— Task requirements —
Pick every line out of the entries below that has the string "label", and copy it.

'''

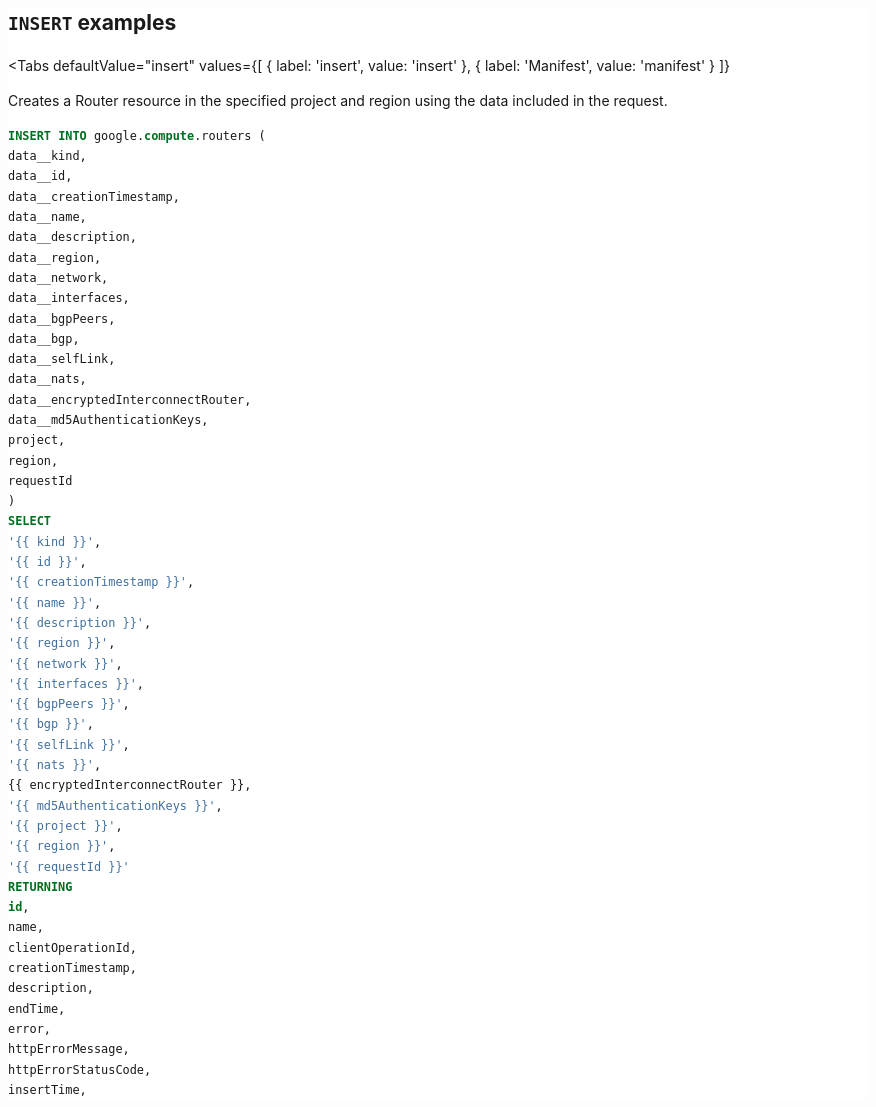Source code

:
## `INSERT` examples

<Tabs
    defaultValue="insert"
    values={[
        { label: 'insert', value: 'insert' },
        { label: 'Manifest', value: 'manifest' }
    ]}
>
<TabItem value="insert">

Creates a Router resource in the specified project and region using the data included in the request.

```sql
INSERT INTO google.compute.routers (
data__kind,
data__id,
data__creationTimestamp,
data__name,
data__description,
data__region,
data__network,
data__interfaces,
data__bgpPeers,
data__bgp,
data__selfLink,
data__nats,
data__encryptedInterconnectRouter,
data__md5AuthenticationKeys,
project,
region,
requestId
)
SELECT 
'{{ kind }}',
'{{ id }}',
'{{ creationTimestamp }}',
'{{ name }}',
'{{ description }}',
'{{ region }}',
'{{ network }}',
'{{ interfaces }}',
'{{ bgpPeers }}',
'{{ bgp }}',
'{{ selfLink }}',
'{{ nats }}',
{{ encryptedInterconnectRouter }},
'{{ md5AuthenticationKeys }}',
'{{ project }}',
'{{ region }}',
'{{ requestId }}'
RETURNING
id,
name,
clientOperationId,
creationTimestamp,
description,
endTime,
error,
httpErrorMessage,
httpErrorStatusCode,
insertTime,
```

'''

— Task answer —
        { label: 'insert', value: 'insert' },
        { label: 'Manifest', value: 'manifest' }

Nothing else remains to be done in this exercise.